* **REQUEST**
All of the data should be reproduced word for word, though its pictures must be omitted.

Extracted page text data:
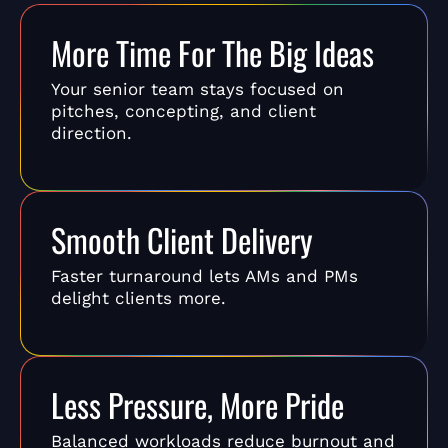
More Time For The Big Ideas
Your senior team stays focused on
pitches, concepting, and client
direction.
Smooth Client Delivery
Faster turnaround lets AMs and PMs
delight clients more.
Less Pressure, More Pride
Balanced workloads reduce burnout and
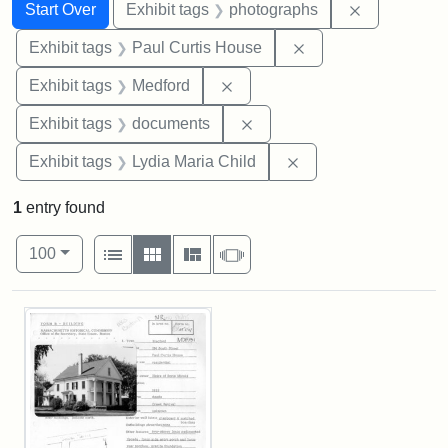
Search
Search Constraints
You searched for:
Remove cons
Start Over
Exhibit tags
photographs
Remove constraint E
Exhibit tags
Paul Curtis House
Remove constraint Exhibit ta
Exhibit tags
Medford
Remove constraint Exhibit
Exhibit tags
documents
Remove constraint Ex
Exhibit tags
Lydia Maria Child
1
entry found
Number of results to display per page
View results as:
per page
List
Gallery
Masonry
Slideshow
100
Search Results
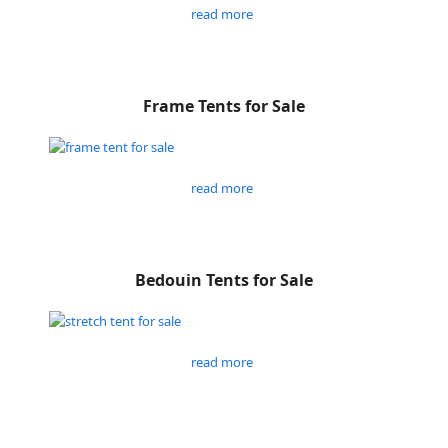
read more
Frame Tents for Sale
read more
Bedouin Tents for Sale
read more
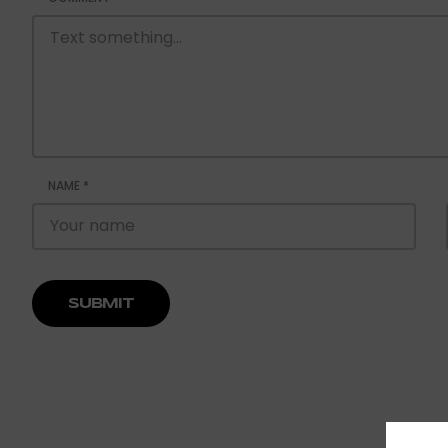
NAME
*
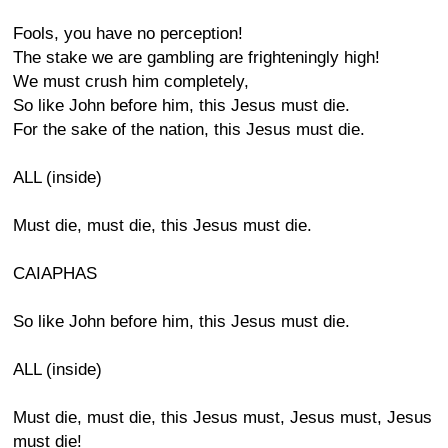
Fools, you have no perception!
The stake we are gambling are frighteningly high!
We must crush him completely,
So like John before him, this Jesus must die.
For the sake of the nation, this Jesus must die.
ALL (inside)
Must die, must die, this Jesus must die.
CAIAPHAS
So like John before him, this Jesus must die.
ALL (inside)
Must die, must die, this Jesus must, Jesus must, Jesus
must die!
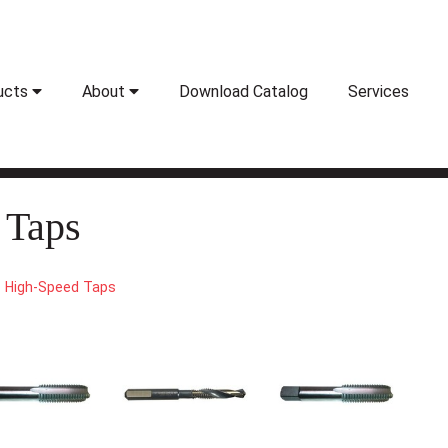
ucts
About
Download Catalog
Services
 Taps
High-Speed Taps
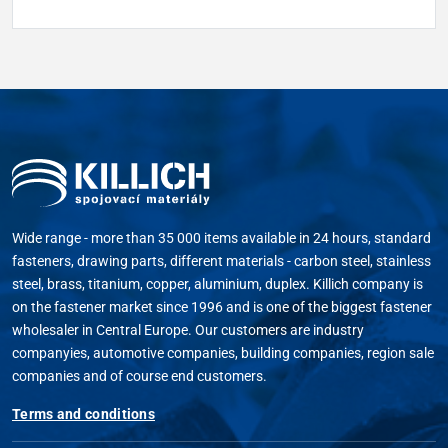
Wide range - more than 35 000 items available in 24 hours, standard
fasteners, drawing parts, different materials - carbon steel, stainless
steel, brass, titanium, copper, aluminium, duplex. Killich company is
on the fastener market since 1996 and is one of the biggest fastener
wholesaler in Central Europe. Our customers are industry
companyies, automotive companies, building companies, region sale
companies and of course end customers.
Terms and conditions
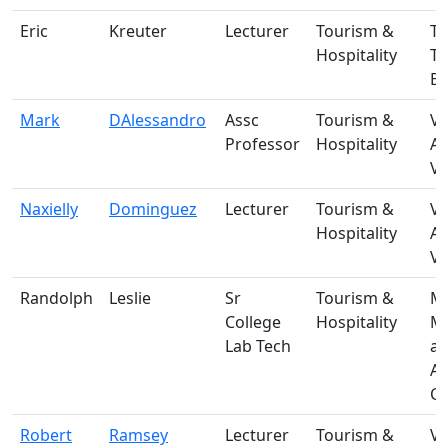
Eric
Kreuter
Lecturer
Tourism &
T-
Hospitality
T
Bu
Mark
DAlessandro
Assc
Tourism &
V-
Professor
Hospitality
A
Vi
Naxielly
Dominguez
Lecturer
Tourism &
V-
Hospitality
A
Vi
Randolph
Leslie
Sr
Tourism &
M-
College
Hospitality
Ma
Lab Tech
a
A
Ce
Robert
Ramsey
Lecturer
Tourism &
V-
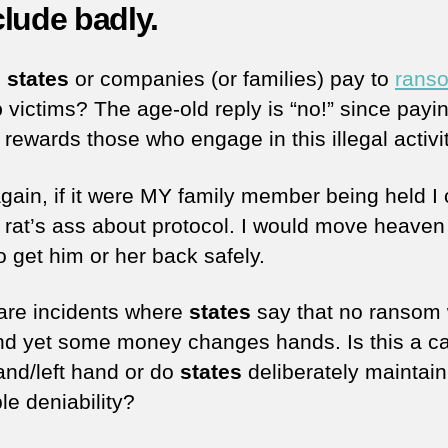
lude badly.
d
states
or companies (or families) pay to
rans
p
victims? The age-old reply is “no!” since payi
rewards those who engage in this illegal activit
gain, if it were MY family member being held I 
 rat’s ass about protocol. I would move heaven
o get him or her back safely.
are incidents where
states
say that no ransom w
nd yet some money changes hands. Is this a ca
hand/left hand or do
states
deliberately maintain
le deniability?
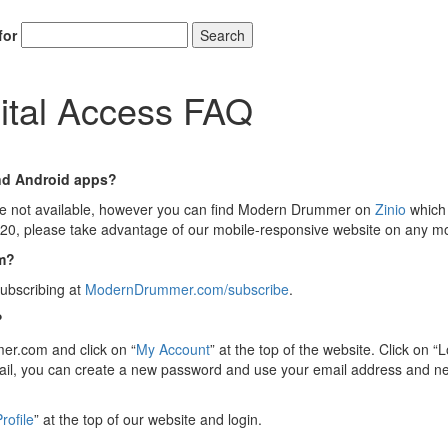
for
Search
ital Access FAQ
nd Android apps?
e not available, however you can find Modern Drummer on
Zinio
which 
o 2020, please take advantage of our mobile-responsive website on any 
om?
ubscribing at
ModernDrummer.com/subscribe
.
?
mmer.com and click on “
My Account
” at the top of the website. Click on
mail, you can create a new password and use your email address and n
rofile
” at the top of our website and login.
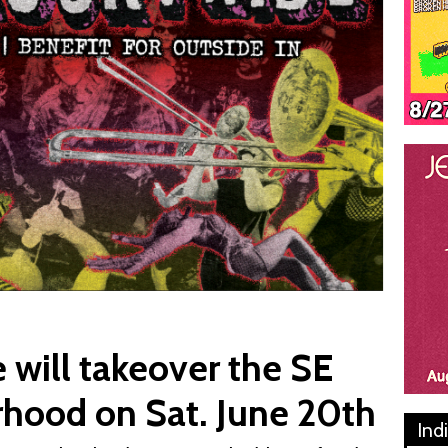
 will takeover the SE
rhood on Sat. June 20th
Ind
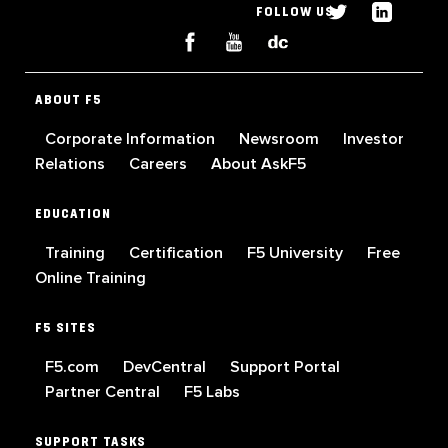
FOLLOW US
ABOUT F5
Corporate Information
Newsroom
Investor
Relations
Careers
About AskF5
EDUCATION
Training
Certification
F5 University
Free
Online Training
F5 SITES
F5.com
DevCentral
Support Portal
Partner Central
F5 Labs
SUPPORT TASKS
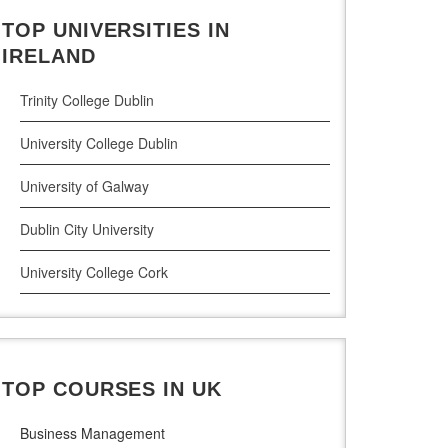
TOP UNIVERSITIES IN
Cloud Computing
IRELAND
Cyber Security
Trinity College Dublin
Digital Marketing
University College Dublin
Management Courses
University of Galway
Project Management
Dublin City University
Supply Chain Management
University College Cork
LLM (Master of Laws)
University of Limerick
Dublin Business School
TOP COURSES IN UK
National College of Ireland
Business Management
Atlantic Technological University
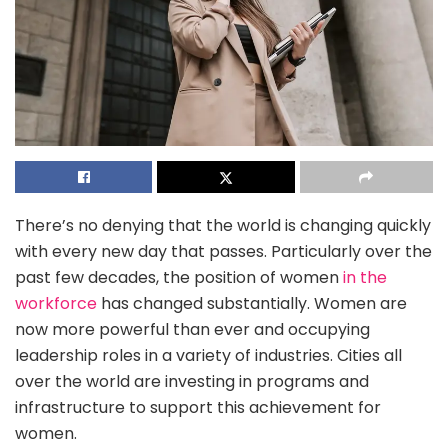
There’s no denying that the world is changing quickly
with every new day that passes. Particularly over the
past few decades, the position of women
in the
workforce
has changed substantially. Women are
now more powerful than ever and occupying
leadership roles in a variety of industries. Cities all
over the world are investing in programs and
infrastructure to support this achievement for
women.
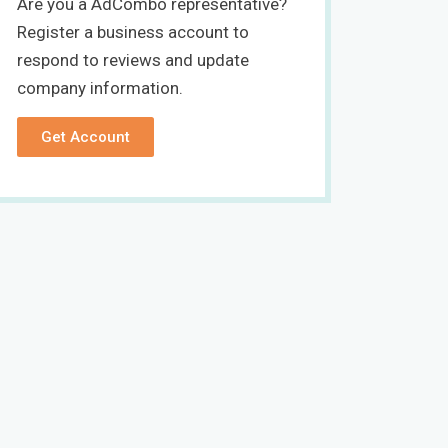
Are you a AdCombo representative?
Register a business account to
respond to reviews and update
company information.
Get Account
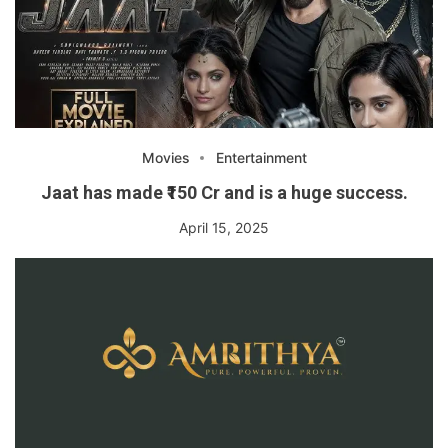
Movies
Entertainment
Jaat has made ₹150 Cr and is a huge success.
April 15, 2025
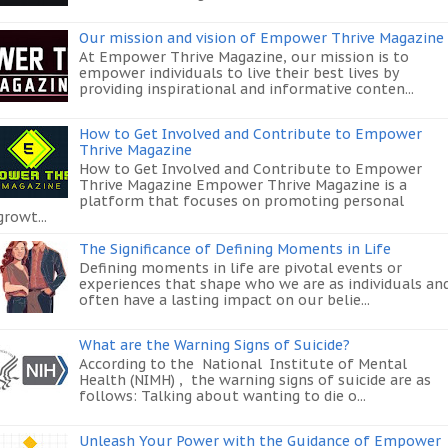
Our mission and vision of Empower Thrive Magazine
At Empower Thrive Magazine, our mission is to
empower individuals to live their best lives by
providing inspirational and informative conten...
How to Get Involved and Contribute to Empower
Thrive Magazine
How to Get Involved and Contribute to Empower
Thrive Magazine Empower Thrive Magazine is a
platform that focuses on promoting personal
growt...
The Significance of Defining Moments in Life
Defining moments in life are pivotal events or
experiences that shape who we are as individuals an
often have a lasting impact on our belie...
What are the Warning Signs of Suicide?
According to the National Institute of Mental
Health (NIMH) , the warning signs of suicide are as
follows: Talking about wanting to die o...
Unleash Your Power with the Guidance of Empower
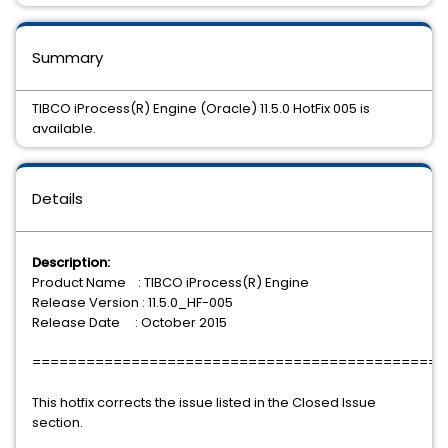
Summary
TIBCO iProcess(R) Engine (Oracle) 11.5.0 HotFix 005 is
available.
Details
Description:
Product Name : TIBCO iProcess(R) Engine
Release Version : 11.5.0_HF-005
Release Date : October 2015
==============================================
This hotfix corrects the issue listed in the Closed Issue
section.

* **OUTPUT OF THE TASK**
More Time For The Big Ideas
Your senior team stays focused on
pitches, concepting, and client
direction.
Smooth Client Delivery
Faster turnaround lets AMs and PMs
delight clients more.
Less Pressure, More Pride
Balanced workloads reduce burnout and
Search
Search Constraints
You searched for:
Remove cons
Start Over
Exhibit tags
photographs
Remove constraint E
Exhibit tags
Paul Curtis House
Remove constraint Exhibit ta
Exhibit tags
Medford
Remove constraint Exhibit
Exhibit tags
documents
Remove constraint Ex
Exhibit tags
Lydia Maria Child
1
entry found
Number of results to display per page
View results as:
per page
List
Gallery
Masonry
Slideshow
100
Search Results
read more
Frame Tents for Sale
read more
Bedouin Tents for Sale
read more
NAME
*
Fools, you have no perception!
The stake we are gambling are frighteningly high!
We must crush him completely,
So like John before him, this Jesus must die.
For the sake of the nation, this Jesus must die.
ALL (inside)
Must die, must die, this Jesus must die.
CAIAPHAS
So like John before him, this Jesus must die.
ALL (inside)
Must die, must die, this Jesus must, Jesus must, Jesus
must die!
ucts
About
Download Catalog
Services
 Taps
High-Speed Taps
Wide range - more than 35 000 items available in 24 hours, standard
fasteners, drawing parts, different materials - carbon steel, stainless
steel, brass, titanium, copper, aluminium, duplex. Killich company is
on the fastener market since 1996 and is one of the biggest fastener
wholesaler in Central Europe. Our customers are industry
companyies, automotive companies, building companies, region sale
companies and of course end customers.
Terms and conditions
Eric
Kreuter
Lecturer
Tourism &
T-
Hospitality
T
Bu
Mark
DAlessandro
Assc
Tourism &
V-
Professor
Hospitality
A
Vi
Naxielly
Dominguez
Lecturer
Tourism &
V-
Hospitality
A
Vi
Randolph
Leslie
Sr
Tourism &
M-
College
Hospitality
Ma
Lab Tech
a
A
Ce
Robert
Ramsey
Lecturer
Tourism &
V-
lude badly.
d
states
or companies (or families) pay to
rans
p
victims? The age-old reply is “no!” since payi
rewards those who engage in this illegal activit
gain, if it were MY family member being held I 
 rat’s ass about protocol. I would move heaven
o get him or her back safely.
are incidents where
states
say that no ransom w
nd yet some money changes hands. Is this a ca
hand/left hand or do
states
deliberately maintain
le deniability?
for
Search
ital Access FAQ
nd Android apps?
e not available, however you can find Modern Drummer on
Zinio
which 
o 2020, please take advantage of our mobile-responsive website on any 
om?
ubscribing at
ModernDrummer.com/subscribe
.
?
mmer.com and click on “
My Account
” at the top of the website. Click on
mail, you can create a new password and use your email address and n
rofile
” at the top of our website and login.
 will takeover the SE
rhood on Sat. June 20th
Ind
FOLLOW US
ABOUT F5
Corporate Information
Newsroom
Investor
Relations
Careers
About AskF5
EDUCATION
Training
Certification
F5 University
Free
Online Training
F5 SITES
F5.com
DevCentral
Support Portal
Partner Central
F5 Labs
SUPPORT TASKS
TOP UNIVERSITIES IN
Cloud Computing
IRELAND
Cyber Security
Trinity College Dublin
Digital Marketing
University College Dublin
Management Courses
University of Galway
Project Management
Dublin City University
Supply Chain Management
University College Cork
LLM (Master of Laws)
University of Limerick
Dublin Business School
TOP COURSES IN UK
National College of Ireland
Business Management
Atlantic Technological University
There’s no denying that the world is changing quickly
with every new day that passes. Particularly over the
past few decades, the position of women
in the
workforce
has changed substantially. Women are
now more powerful than ever and occupying
leadership roles in a variety of industries. Cities all
over the world are investing in programs and
infrastructure to support this achievement for
women.
Are you a AdCombo representative?
Register a business account to
respond to reviews and update
company information.
Get Account
Movies
Entertainment
Jaat has made ₹150 Cr and is a huge success.
April 15, 2025
Our mission and vision of Empower Thrive Magazine
At Empower Thrive Magazine, our mission is to
empower individuals to live their best lives by
providing inspirational and informative conten...
How to Get Involved and Contribute to Empower
Thrive Magazine
How to Get Involved and Contribute to Empower
Thrive Magazine Empower Thrive Magazine is a
platform that focuses on promoting personal
growt...
The Significance of Defining Moments in Life
Defining moments in life are pivotal events or
experiences that shape who we are as individuals an
often have a lasting impact on our belie...
What are the Warning Signs of Suicide?
According to the National Institute of Mental
Health (NIMH) , the warning signs of suicide are as
follows: Talking about wanting to die o...
Unleash Your Power with the Guidance of Empower
Summary
TIBCO iProcess(R) Engine (Oracle) 11.5.0 HotFix 005 is
available.
Details
Description:
Product Name : TIBCO iProcess(R) Engine
Release Version : 11.5.0_HF-005
Release Date : October 2015
==============================================
This hotfix corrects the issue listed in the Closed Issue
section.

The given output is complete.